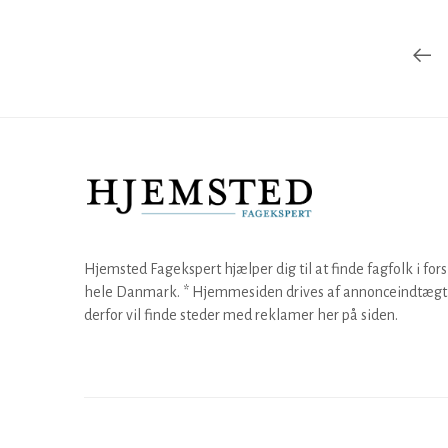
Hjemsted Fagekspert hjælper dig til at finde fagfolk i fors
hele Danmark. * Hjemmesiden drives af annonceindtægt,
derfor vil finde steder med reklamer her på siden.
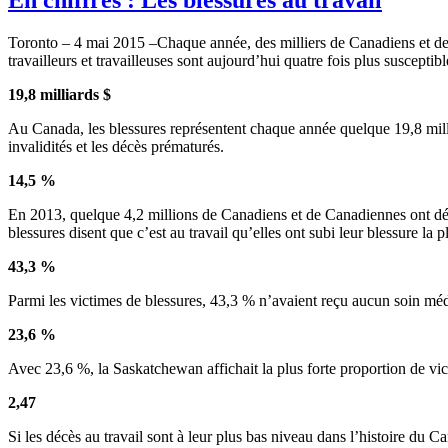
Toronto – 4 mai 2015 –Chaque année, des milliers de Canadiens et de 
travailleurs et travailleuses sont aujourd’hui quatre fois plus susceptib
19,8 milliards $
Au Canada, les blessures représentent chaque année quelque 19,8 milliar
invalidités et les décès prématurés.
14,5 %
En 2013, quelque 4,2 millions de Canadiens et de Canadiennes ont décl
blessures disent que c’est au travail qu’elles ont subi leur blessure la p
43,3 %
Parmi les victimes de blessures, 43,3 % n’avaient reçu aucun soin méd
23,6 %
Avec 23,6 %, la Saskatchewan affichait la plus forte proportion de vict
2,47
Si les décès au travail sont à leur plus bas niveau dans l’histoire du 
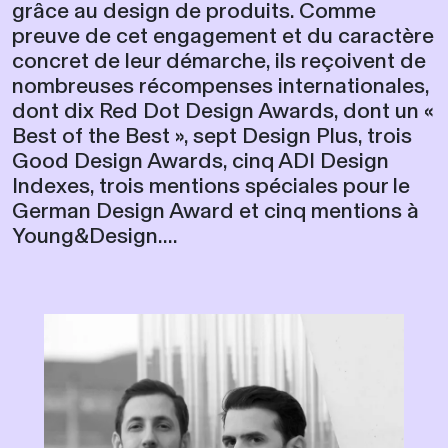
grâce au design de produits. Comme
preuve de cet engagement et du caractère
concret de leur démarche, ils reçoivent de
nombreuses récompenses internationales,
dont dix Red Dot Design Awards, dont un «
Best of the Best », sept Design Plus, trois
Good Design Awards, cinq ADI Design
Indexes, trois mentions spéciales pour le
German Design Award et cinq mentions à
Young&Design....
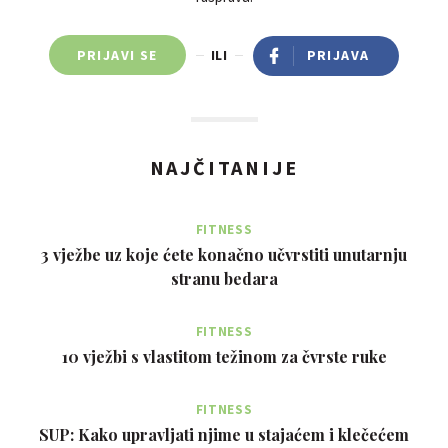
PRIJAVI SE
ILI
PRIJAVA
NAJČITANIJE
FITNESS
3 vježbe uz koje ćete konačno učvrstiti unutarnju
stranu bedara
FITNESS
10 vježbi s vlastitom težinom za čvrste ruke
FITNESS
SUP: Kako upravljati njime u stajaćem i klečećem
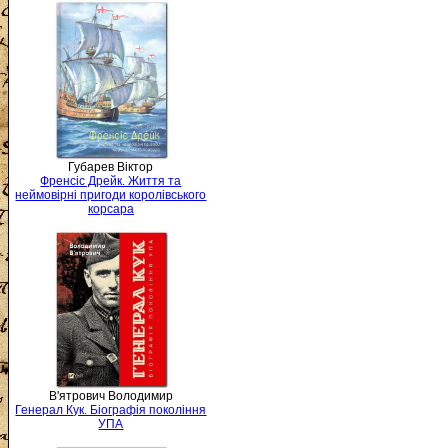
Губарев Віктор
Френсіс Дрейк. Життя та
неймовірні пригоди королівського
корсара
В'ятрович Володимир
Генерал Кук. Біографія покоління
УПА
----------
§ **What to produce**: Go through the data and gather every line that holds "cinq".

§ **Reply to the task**:
Good Design Awards, cinq ADI Design
German Design Award et cinq mentions à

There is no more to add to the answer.